§ **Text under study**:
☆ ☆ ☆ ☆ ☆ ☆ ☆
The export format is based on our earlier proposal [3], but it adds a
lot of details that had not been specified there yet (namespaces,
references, ID generation, compound datavalue encoding, etc.). Details
might still change, of course. We might provide regular dumps at
another
location once the format is stable.

As a side effect of these activities, the wda toolkit [1] is also
getting more convenient to use. Creating code for exporting the data
into other formats is quite easy.

Features and known limitations of the wda RDF export:

(1) All current Wikidata datatypes are supported. Commons-media data is
correctly exported as URLs (not as strings).

(2) One-pass processing. Dumps are processed only once, even though
this
means that we may not know the types of all properties when we first
need them: the script queries wikidata.org to find missing information.
This is only relevant when exporting statements.

(3) Limited language support. The script uses Wikidata's internal
language codes for string literals in RDF. In some cases, this might
not
be correct. It would be great if somebody could create a mapping from
Wikidata language codes to BCP47 language codes (let me know if you
think you can do this, and I'll tell you where to put it)
☆ ☆ ☆ ☆ ☆ ☆ ☆
§ **Data for review**:
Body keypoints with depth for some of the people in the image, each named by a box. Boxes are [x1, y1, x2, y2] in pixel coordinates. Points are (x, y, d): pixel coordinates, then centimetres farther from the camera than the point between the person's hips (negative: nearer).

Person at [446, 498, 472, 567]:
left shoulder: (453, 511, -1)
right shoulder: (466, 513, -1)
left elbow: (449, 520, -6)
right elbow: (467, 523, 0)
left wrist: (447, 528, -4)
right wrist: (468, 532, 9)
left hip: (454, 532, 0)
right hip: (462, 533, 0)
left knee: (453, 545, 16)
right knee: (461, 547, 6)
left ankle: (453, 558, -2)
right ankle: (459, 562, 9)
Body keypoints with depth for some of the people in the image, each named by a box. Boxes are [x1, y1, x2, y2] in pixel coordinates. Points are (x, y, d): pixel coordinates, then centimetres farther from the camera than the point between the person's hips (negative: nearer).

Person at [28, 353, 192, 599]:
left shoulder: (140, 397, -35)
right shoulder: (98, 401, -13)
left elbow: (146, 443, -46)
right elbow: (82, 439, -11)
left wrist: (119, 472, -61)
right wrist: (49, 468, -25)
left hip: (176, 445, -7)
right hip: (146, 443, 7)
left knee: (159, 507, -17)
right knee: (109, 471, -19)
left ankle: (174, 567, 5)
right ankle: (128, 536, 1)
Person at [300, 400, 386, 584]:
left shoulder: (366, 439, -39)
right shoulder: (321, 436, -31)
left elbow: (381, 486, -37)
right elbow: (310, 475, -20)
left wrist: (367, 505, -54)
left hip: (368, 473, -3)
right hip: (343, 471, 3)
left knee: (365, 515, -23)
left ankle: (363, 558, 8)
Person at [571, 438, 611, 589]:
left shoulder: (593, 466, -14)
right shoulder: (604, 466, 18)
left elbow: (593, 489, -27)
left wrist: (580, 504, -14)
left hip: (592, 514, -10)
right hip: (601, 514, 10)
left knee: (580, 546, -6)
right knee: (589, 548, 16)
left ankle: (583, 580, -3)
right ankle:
☆ ☆ ☆ ☆ ☆ ☆ ☆
§ **Work task 1**: According to the RDF export notes, how is Commons-media data exported?
§ **Work task 2**: Write out the part of the RDF export notes from "As a side effect" to "when exporting statements.".

§ **Worked solution 1**: As URLs, not as strings.

§ **Worked solution 2**:
As a side effect of these activities, the wda toolkit [1] is also
getting more convenient to use. Creating code for exporting the data
into other formats is quite easy.

Features and known limitations of the wda RDF export:

(1) All current Wikidata datatypes are supported. Commons-media data is
correctly exported as URLs (not as strings).

(2) One-pass processing. Dumps are processed only once, even though
this
means that we may not know the types of all properties when we first
need them: the script queries wikidata.org to find missing information.
This is only relevant when exporting statements.